Le bois du chevalet va alors remplacer celui des planches. Yoanna Yglaris revient ainsi à l’une de ses premières passions : la peinture à l’huile. "D’une façon qui se veut vivante, j’exprime à travers mes toiles ma foi en Dieu, en la vie et dans le partage avec les autres, explique-t-elle avec la voix et le geste. La lumière m’attire. La lumière s’oppose à la noirceur du monde actuel. C’est pour cela que j’ai choisi de peindre des icônes. Je ne cherche pas à copier des icônes du passé. Je leur associe plutôt ma technique et ma sensibilité."

Si Yoanna s’inspire parfois d’œuvres célèbres de la Renaissance, elle crée aussi des tableaux originaux. Le regard de ses personnages et la lumière de ses toiles sont particulièrement travaillés. "Oui j’ai besoin de lumière. En donner à certaines œuvres, c’est pour moi une manière de participer au renouvellement de la peinture sacrée", commente-t-elle, habitée d’une foi qu’elle revendique et qui semble la porter.

Retour sur les planches

Yoanna Yglaris ne le cache pas : elle est aujourd’hui en quête de reconnaissance. Elle aimerait voir son travail et sa démarche mis en valeur, à travers expositions et autres expressions publiques. C’est pour elle un "dernier défi au temps qui passe. Ne faut-il pas du talent pour être vieux sans être adulte, disait Jacques Brel ? J’adhère tellement à cette merveilleuse idée."

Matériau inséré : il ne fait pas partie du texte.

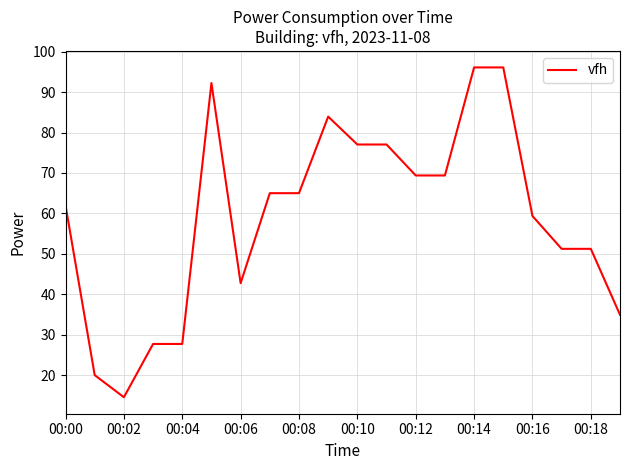

What is the greatest value displayed?

96.1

Dans cette quête de reconnaissance assumée, Yoanna Yglaris commence par retrouver le public. Dimanche en l’abbatiale de Conques, elle a voulu offrir "un bouquet culturel" à son auditoire. "Un bouquet culturel parfumé, coloré de poésie, de chants et de peinture", glisse-t-elle avec une envie débordante.

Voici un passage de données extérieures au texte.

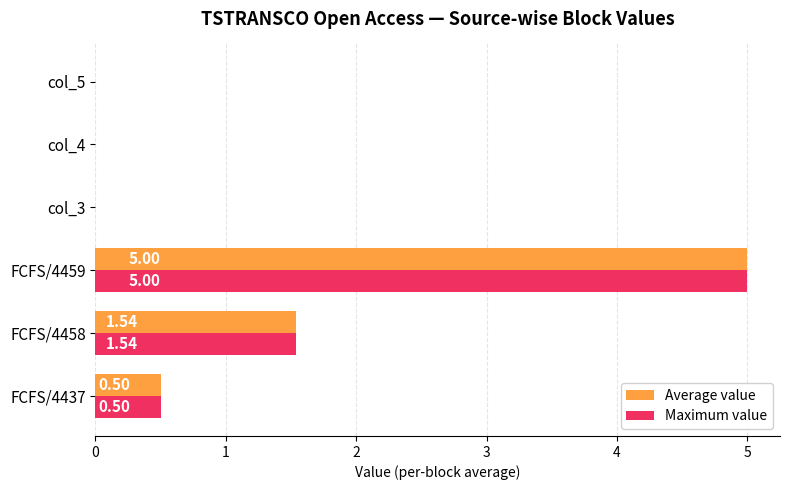

What is the sum of all Average value values?

7.0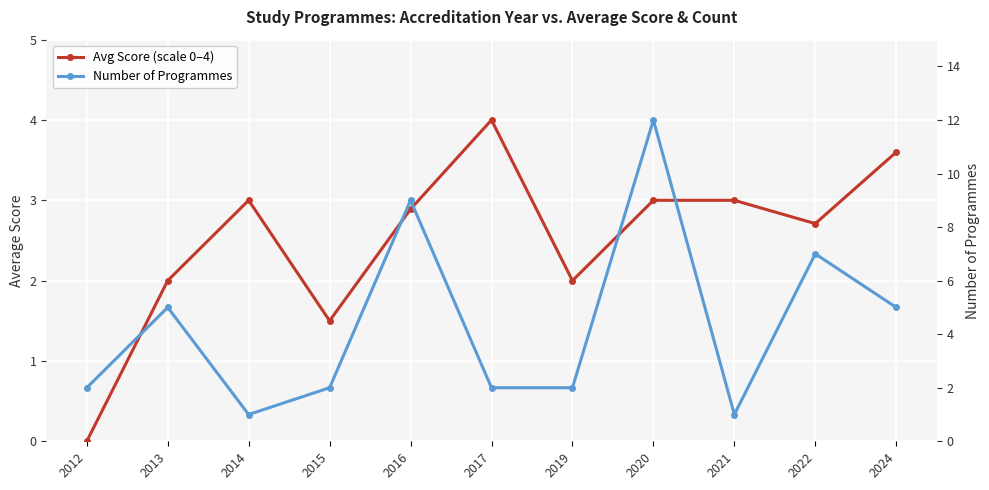

Reading left to right, what are all the values shown in this chart?

Avg Score (scale 0–4): 2012=0.0	2013=2.0	2014=3.0	2015=1.5	2016=2.9	2017=4.0	2019=2.0	2020=3.0	2021=3.0	2022=2.7	2024=3.6
Number of Programmes: 2012=2.0	2013=5.0	2014=1.0	2015=2.0	2016=9.0	2017=2.0	2019=2.0	2020=12.0	2021=1.0	2022=7.0	2024=5.0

Un petit cercle d’artistes musiciens a été invité pour l’accompagner dans ce retour sur des planches que l’on devine quittées depuis trop longtemps.

Du mouvement perpétuel à la contemplation de la nature

"J’ai eu plusieurs vies dans ma vie. J’ai même plusieurs vies dans une seule journée." Yoanna Yglaris est dans le mouvement perpétuel. Si elle vient à se figer, c’est pour mieux saisir une parole, un geste, une sensation. Mais pour le reste, elle bouge. De son patio, elle s’en va dans une pièce ouverte chercher un livre. À peine assise, elle se rend dans une autre pièce en quête d’une toile. Elle rejoint encore son atelier pour en sortir quelques coupures de presse, quelques poèmes, quelques photos, quelques bouts de papiers sur lesquels sont griffonnées quelques pensées. "Mais je sais être calme, tempère-t-elle. Je me passionne pour la lecture, le jardinage, les promenades avec des amis artistes dans des lieux préservés à travers les vallées, les plaines, escortée par une myriade d’oiseaux. C’est pour moi une manière de méditer, de contempler et de me ressourcer…" Elle s’émerveille aussi devant un papillon qui volette par là. Devant un escargot accroché tout en haut d’un arbuste. Devant le mouvement d’une feuille d’arbre. "C’est magnifique." Autour d’elle, son chien, Mowgli, le dalmatien joueur, ne la lâche pas. Ses chats ne sont pas loin. Comme sa tortue, qu’elle prend dans sa main pour caresser une petite tête curieuse sortie timidement de sa carapace. "C’est dans la nature que je trouve le ferment nécessaire pour chanter, écrire, peindre, pour créer avec mes mains, mon cœur, mon esprit. Je ne peux peindre qu’avec le chant des oiseaux, le parfum des fleurs. Mes prochaines toiles seront empreintes d’encore plus de liberté, avec des oiseaux et des chevaux. J’ai besoin de liberté."